Carbon budgets are not the villain. They are symptoms of a deeper refusal: to accept irreversibility, to accept inheritance, to accept that the scale and power of civilization itself are the problem. That’s why techno-fixes proliferate, limits are endlessly deferred, and language becomes euphemistic and circular.

All the debate about energy requirements, efficiencies, or LULUCF ratios is still operating inside the machine metaphor: inputs, outputs, efficiencies, substitutions. As Whitehead would say, they are mistaking abstractions for concrete reality.

To put it sharply: you cannot budget the future of a system whose governing dynamics change as a function of its past. That is the dagger cutting through all these circular debates.

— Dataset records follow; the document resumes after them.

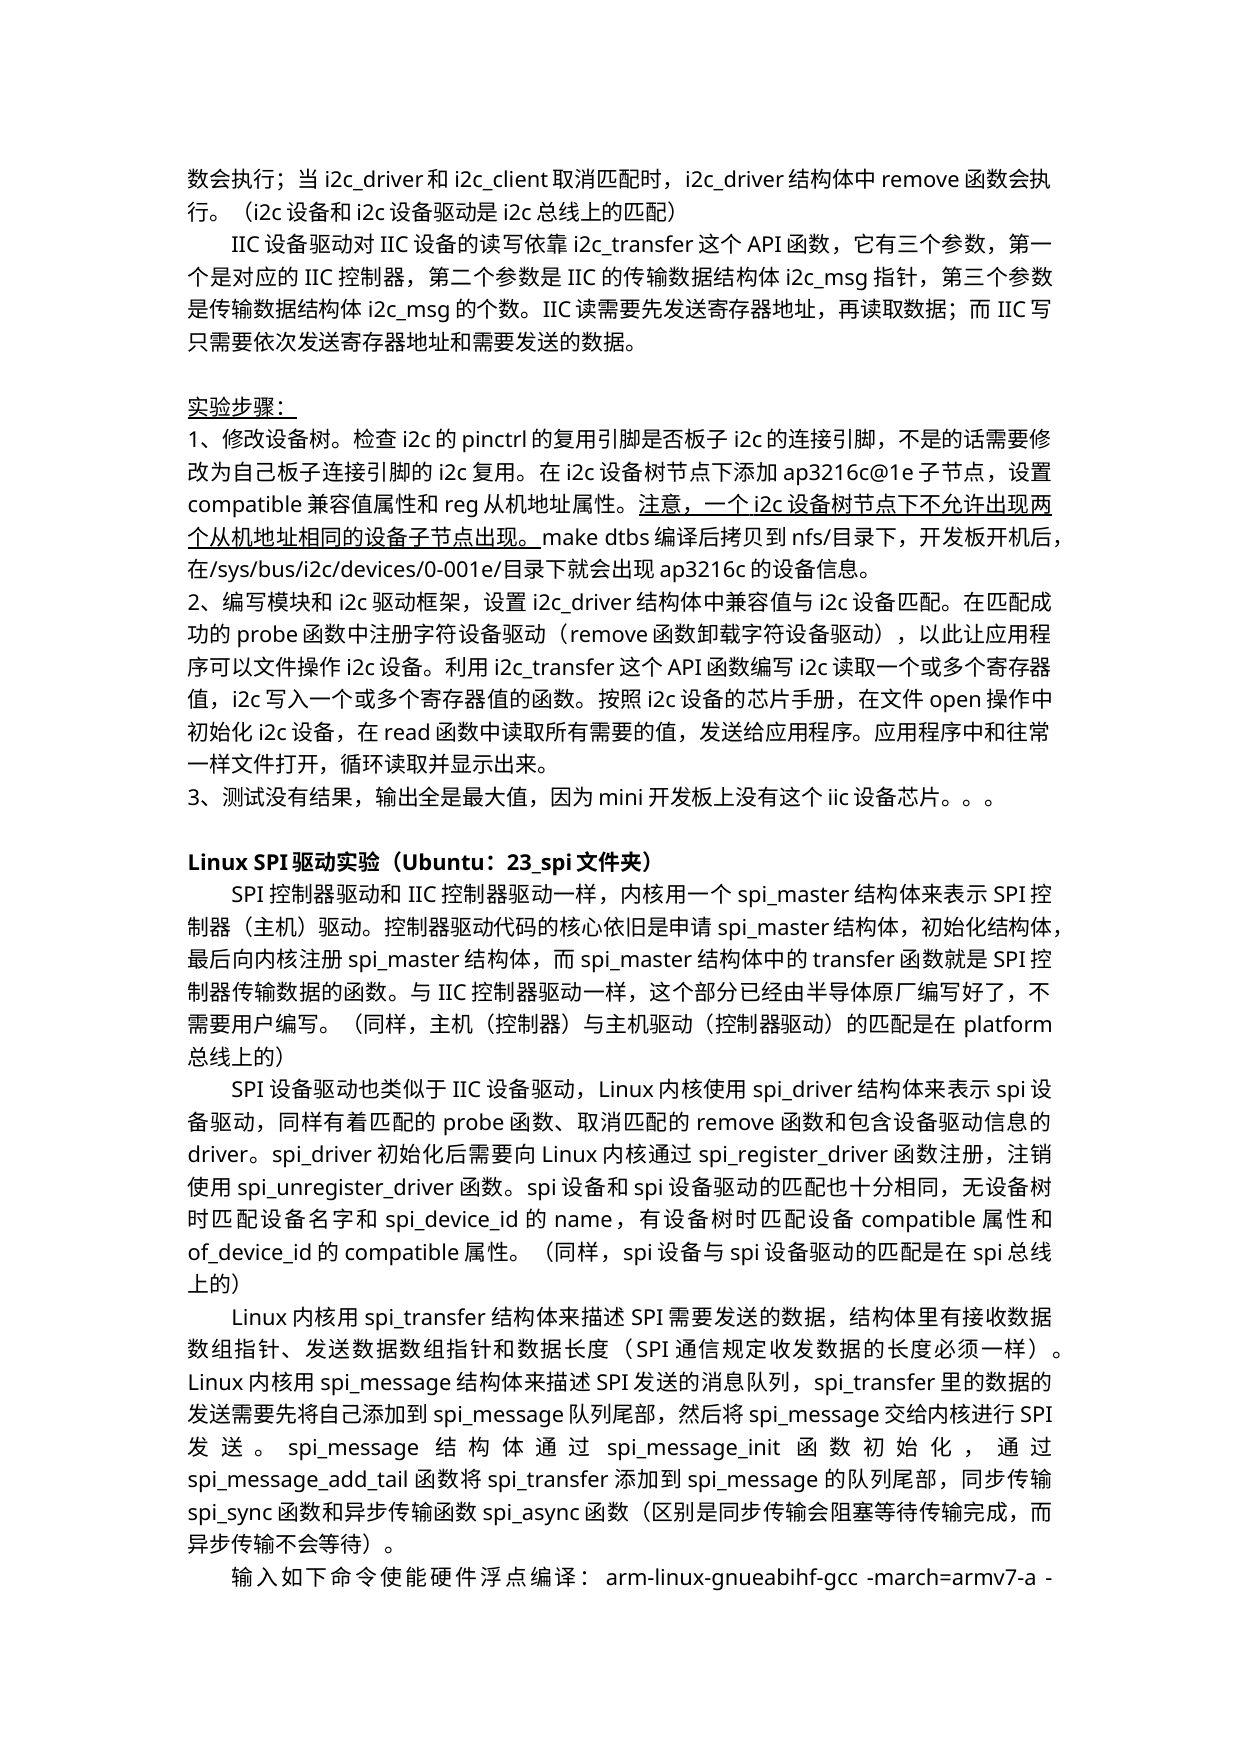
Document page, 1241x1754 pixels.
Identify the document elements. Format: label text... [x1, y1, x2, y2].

text IIC设备驱动对IIC设备的读写依靠i2c_transfer这个API函数，它有三个参数，第一个是对应的IIC控制器，第二个参数是IIC的传输数据结构体i2c_msg指针，第三个参数是传输数据结构体i2c_msg的个数。IIC读需要先发送寄存器地址，再读取数据；而IIC写只需要依次发送寄存器地址和需要发送的数据。 [187, 227, 1053, 357]
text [187, 1559, 1053, 1592]
text 实验步骤： [187, 389, 1053, 422]
text Linux内核用spi_transfer结构体来描述SPI需要发送的数据，结构体里有接收数据数组指针、发送数据数组指针和数据长度（SPI通信规定收发数据的长度必须一样）。Linux内核用spi_message结构体来描述SPI发送的消息队列，spi_transfer里的数据的发送需要先将自己添加到spi_message队列尾部，然后将spi_message交给内核进行SPI发送。spi_message结构体通过spi_message_init函数初始化，通过spi_message_add_tail函数将spi_transfer添加到spi_message的队列尾部，同步传输spi_sync函数和异步传输函数spi_async函数（区别是同步传输会阻塞等待传输完成，而异步传输不会等待）。 [187, 1299, 1053, 1559]
text Linux SPI驱动实验（Ubuntu：23_spi文件夹） [187, 844, 1053, 877]
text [187, 162, 1053, 227]
text SPI设备驱动也类似于IIC设备驱动，Linux内核使用spi_driver结构体来表示spi设备驱动，同样有着匹配的probe函数、取消匹配的remove函数和包含设备驱动信息的driver。spi_driver初始化后需要向Linux内核通过spi_register_driver函数注册，注销使用spi_unregister_driver函数。spi设备和spi设备驱动的匹配也十分相同，无设备树时匹配设备名字和spi_device_id的name，有设备树时匹配设备compatible属性和of_device_id的compatible属性。（同样，spi设备与spi设备驱动的匹配是在spi总线上的） [187, 1072, 1053, 1299]
text 2、编写模块和i2c驱动框架，设置i2c_driver结构体中兼容值与i2c设备匹配。在匹配成功的probe函数中注册字符设备驱动（remove函数卸载字符设备驱动），以此让应用程序可以文件操作i2c设备。利用i2c_transfer这个API函数编写i2c读取一个或多个寄存器值，i2c写入一个或多个寄存器值的函数。按照i2c设备的芯片手册，在文件open操作中初始化i2c设备，在read函数中读取所有需要的值，发送给应用程序。应用程序中和往常一样文件打开，循环读取并显示出来。 [187, 584, 1053, 779]
text SPI控制器驱动和IIC控制器驱动一样，内核用一个spi_master结构体来表示SPI控制器（主机）驱动。控制器驱动代码的核心依旧是申请spi_master结构体，初始化结构体，最后向内核注册spi_master结构体，而spi_master结构体中的transfer函数就是SPI控制器传输数据的函数。与IIC控制器驱动一样，这个部分已经由半导体原厂编写好了，不需要用户编写。（同样，主机（控制器）与主机驱动（控制器驱动）的匹配是在platform总线上的） [187, 877, 1053, 1072]
text 3、测试没有结果，输出全是最大值，因为mini开发板上没有这个iic设备芯片。。。 [187, 779, 1053, 812]
text 1、修改设备树。检查i2c的pinctrl的复用引脚是否板子i2c的连接引脚，不是的话需要修改为自己板子连接引脚的i2c复用。在i2c设备树节点下添加ap3216c@1e子节点，设置compatible兼容值属性和reg从机地址属性。注意，一个i2c设备树节点下不允许出现两个从机地址相同的设备子节点出现。make dtbs编译后拷贝到nfs/目录下，开发板开机后，在/sys/bus/i2c/devices/0-001e/目录下就会出现ap3216c的设备信息。 [187, 422, 1053, 584]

My analysis suggests that there is very little that we can do. Most of the trends I identify are inexorable, and complex adaptive systems are ultimately unmanageable. The city is an ecological parasite.

In short, because energy is the sine qua non of complexity, anything that diminishes the quantity, quality, or efficiency of energy threatens a complex civilization’s survival.

In short, limited, fallible human beings are bound to bungle the job of managing complex systems. What they can neither understand nor predict, they cannot expect to control, so failure is inevitable at some point.

This appeal to prudence will not be readily accepted. For the hubris of every civilization is that it is, like the Titanic, unsinkable. Hence the motivation to plan for shipwreck is lacking.

Modern civilization is therefore bound for a worse fate than the Titanic. When it sinks, the lifeboats, if any, will be ill provisioned, and no one will come to its rescue. Humanity will undoubtedly survive. Civilization as we know it will not.

Paradoxically, therefore, those who are accustomed to a simple life without modern conveniences and who win their subsistence locally and directly from the Earth may be better positioned not only to survive the crisis but also to reconstruct their societies along the lines envisioned by Schumacher and Illich.

The Six Nations Confederacy had it all sussed out long before Pocahontas' days. But then Britain, France and America happened. So their very civilized and sustainable world longer exists and is no longer possible. Their ecological life sustaining rich domain has been destroyed.

I hope that cheers you up.

Martin White's avatar

Shouting hopeyim unyo the void again, Julian?

I thought for awhile you were coming over to the dark side like William Rees has lately, but I think you are just more congenitally sunny- minded about humanity.

Earth Citoyens are good-hearted people with collapse awareness, but they fail to have basic sociological awareness.

The corporations own everything, as I seem tediously say all the time, with no pundits willing to face that brute truth. Corporations are predatory ultrasocial powers that organize to protect and promote their interests above all else,

Statistics and warnings about ecocide leading to extinction mean nothing to them.